Based on the binding affinity (quantitative) and binding interaction (qualitative) results that obtained from both MOE and AutoDock 4.2, two of our proposed cyclic tetrapeptides (1-C4 and 4-C4) and four cyclic pentapeptides (4-C5, 16-C5, 20-C5 and 6-C5) have been observed in both independent docking programs. Overall, the S score and the ∆Gbind values for all potential designed cyclic peptides were scored lower than the standard ligand, Bz-Nle-Lys-Arg-Arg-H, except for 4-C4 from MOE and 17-C5 from AutoDock.

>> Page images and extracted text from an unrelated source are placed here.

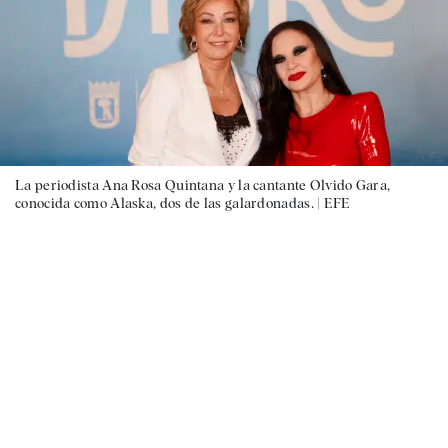
La periodista Ana Rosa Quintana y la cantante Olvido Gara,
conocida como Alaska, dos de las galardonadas. |
EFE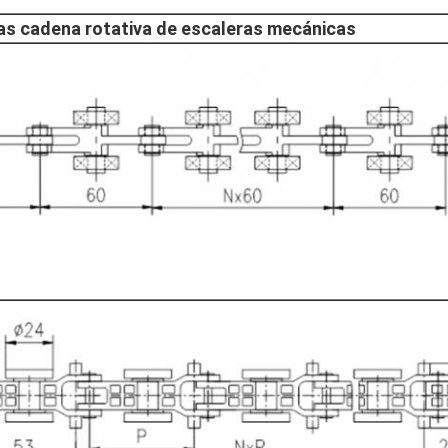
as cadena rotativa de escaleras mecánicas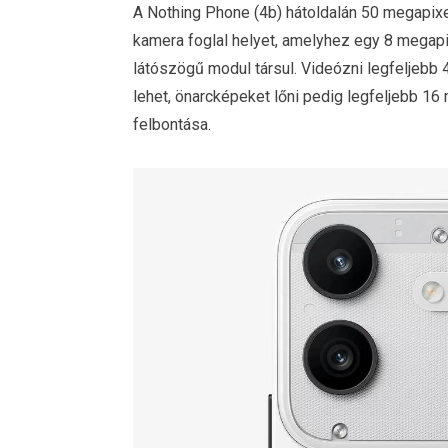
A Nothing Phone (4b) hátoldalán 50 megapixel
kamera foglal helyet, amelyhez egy 8 megap
látószögű modul társul. Videózni legfeljeb
lehet, önarcképeket lőni pedig legfeljebb 16
felbontása.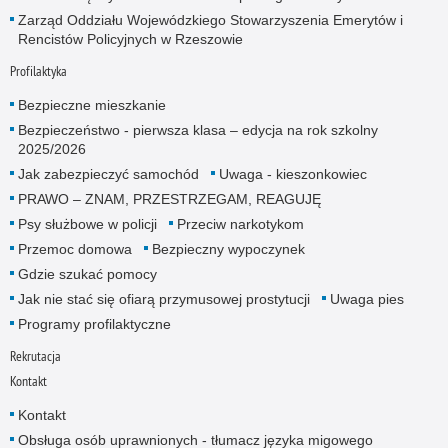
Zarząd Oddziału Wojewódzkiego Stowarzyszenia Emerytów i
Rencistów Policyjnych w Rzeszowie
Profilaktyka
Bezpieczne mieszkanie
Bezpieczeństwo - pierwsza klasa – edycja na rok szkolny
2025/2026
Jak zabezpieczyć samochód
Uwaga - kieszonkowiec
PRAWO – ZNAM, PRZESTRZEGAM, REAGUJĘ
Psy służbowe w policji
Przeciw narkotykom
Przemoc domowa
Bezpieczny wypoczynek
Gdzie szukać pomocy
Jak nie stać się ofiarą przymusowej prostytucji
Uwaga pies
Programy profilaktyczne
Rekrutacja
Kontakt
Kontakt
Obsługa osób uprawnionych - tłumacz języka migowego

The lower and more negative values of the S score and ∆Gbind energies demonstrate a strong favourable binding between peptide ligands and dengue protease. This might be possible due to the proposed cyclic peptides contain more atoms, increasing the number of rotatable bonds and torsional free energy, thus may lowering their binding affinity (Tambunan et al., 2010). The ∆Gbind energies are consistent with the estimated inhibition constant, Ki values, as shown in Table 2. Generally, all the potential proposed cyclic peptides shown a calculated Ki with reasonably small values (within micromolar range), demonstrating a stable formation of enzyme-ligand complexes.
CONCLUSIONS
In this study, we designed two groups of cyclic peptides (ten tetrapeptides and twenty pentapeptides) based on the literature reviews and previous findings on the interaction between the peptide ligands and the DENV protease. The designed peptides were docked using MOE and AutoDock 4.2 softwares. We found that both docking programs produced similar results. The docked conformations of the standard ligand from both programs bound at the same binding pocket as shown by its original structure. The potential peptides have been chosen based on the lowest S score or binding free energy and the most number of interaction with the catalytic triad of dengue NS2B/NS3 protease. Based on that, it showed that two of our proposed cyclic tetrapeptides (1-C4 and 4-C4) and four cyclic pentapeptides (4-C5, 16-C5, 6-C5 and 20-C5) have been observed from both MOE and AutoDock 4.2 and could serve as promising inhibitors for DENV NS2B/NS3 protease. These findings will be further continued with the synthesis of the potential peptides and in vitro biological assay will also be performed to confirm their activity.
ACKNOWLEDGEMENT
The authors are grateful to the Dean, School of Pharmaceutical Sciences, Universiti Sains Malaysia for the tremendous support for publishing this research work.
Conflict of interest
The authors declare that they have no conflict of interest for this study.
Funding support
This work was supported in part by the Ministry of Education (MOE), Malaysia through the Fundamental Research Grant Scheme (FRGS; 203/PFARMASI/6711520).